## Text section
Gotcha, the just-a-theory crowd says, by making that analogy you are showing that you are rigid in your thinking and unwilling to accept alternative explanations. Nonsense. Scientists are constantly trying to prove accepted theories wrong. Anyone who succeeds in disproving relativity, the Big Bang, or evolution will win a Nobel Prize and eternal fame, so we'd be happy to do so. But we know from experience that the most likely explanation for an isolated fact that seems to contradict relativity, the Big Bang, or evolution is that the fact itself was taken out of context or is not being properly interpreted, rather than that an extremely well-tested theory is wrong.

This doesn't mean that we will twist any fact to make it fit into our well-accepted theories. It does mean that surprising facts may end up extending the theory rather than replacing it. For example, Newton's theory of gravity explains a ton of observations about the motions of the planets and stars, but in a few extreme circumstances (such as very close to the Sun) it doesn't predict exactly what is observed. Einstein developed a theory of gravity (general relativity) which does correctly predict these situations. Einstein's theory is more complicated than Newton's, but in most situations the complicated parts of Einstein's theory have very little quantitative effect so we can simplify it a great deal and in those cases it turns out to be identical to....Newton's theory! This almost had to be the case, because Newton's theory accounted so well for so many observations that it would be hard to imagine that it was wrong rather than incomplete.

## Stored data

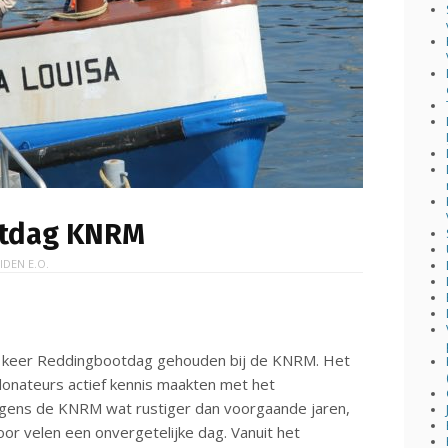
otdag KNRM
IDEN E.O.
 keer Reddingbootdag gehouden bij de KNRM. Het
onateurs actief kennis maakten met het
gens de KNRM wat rustiger dan voorgaande jaren,
or velen een onvergetelijke dag. Vanuit het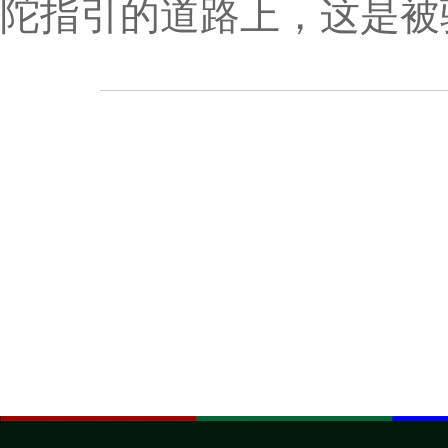
陀指引的道路上，这是被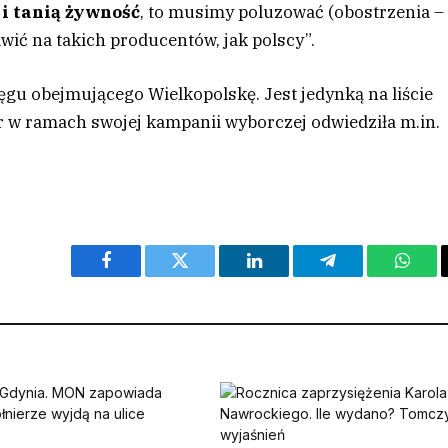
i tanią żywność
, to musimy poluzować (obostrzenia –
awić na takich producentów, jak polscy”.
ęgu obejmującego Wielkopolskę. Jest jedynką na liście
er w ramach swojej kampanii wyborczej odwiedziła m.in.
Facebook
Twitter
LinkedIn
Telegram
What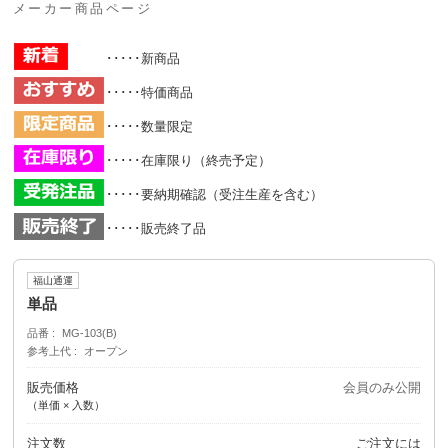
メーカー商品ページ
･････新商品
･････特価商品
･････数量限定
･････在庫限り（終売予定）
･････要納期確認（受注生産を含む）
･････販売終了品
福山通運
単品
品番
MG-103(B)
参考上代
オープン
販売価格
会員のみ公開
（単価 × 入数）
注文数
ご注文には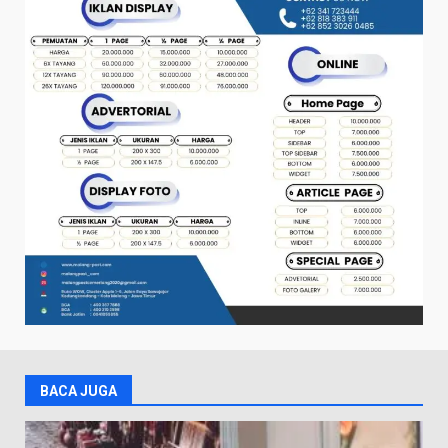
BACA JUGA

## Task instructions
Extend the passage about how scientists treat well-tested theories, picking up after its final sentence.

## Response
This example shows that a small number of facts can be critically important and that scientists do pay attention to facts which don't fit the theory. But we don't modify or overturn theories willy-nilly. When the planet Uranus didn't move exactly as Newton's theory predicted, modifications of the theory were considered but so was the possibility that some mass other than the Sun and the known planets was pulling on Uranus, and that led to the discovery of Neptune. If we rejected well-established theories at the first hint of any discrepancy with new observations, we would be giving undue weight to the new observations and too little weight to the vast range of previous observations explained by the theory. If you want to overthrow a theory because some new observation seems to contradict it, then give us a better theory which explains the new observation while still fitting the previous observations just as well as the old theory. That latter part seems to be conveniently forgotten by people who want to reject well-established theories.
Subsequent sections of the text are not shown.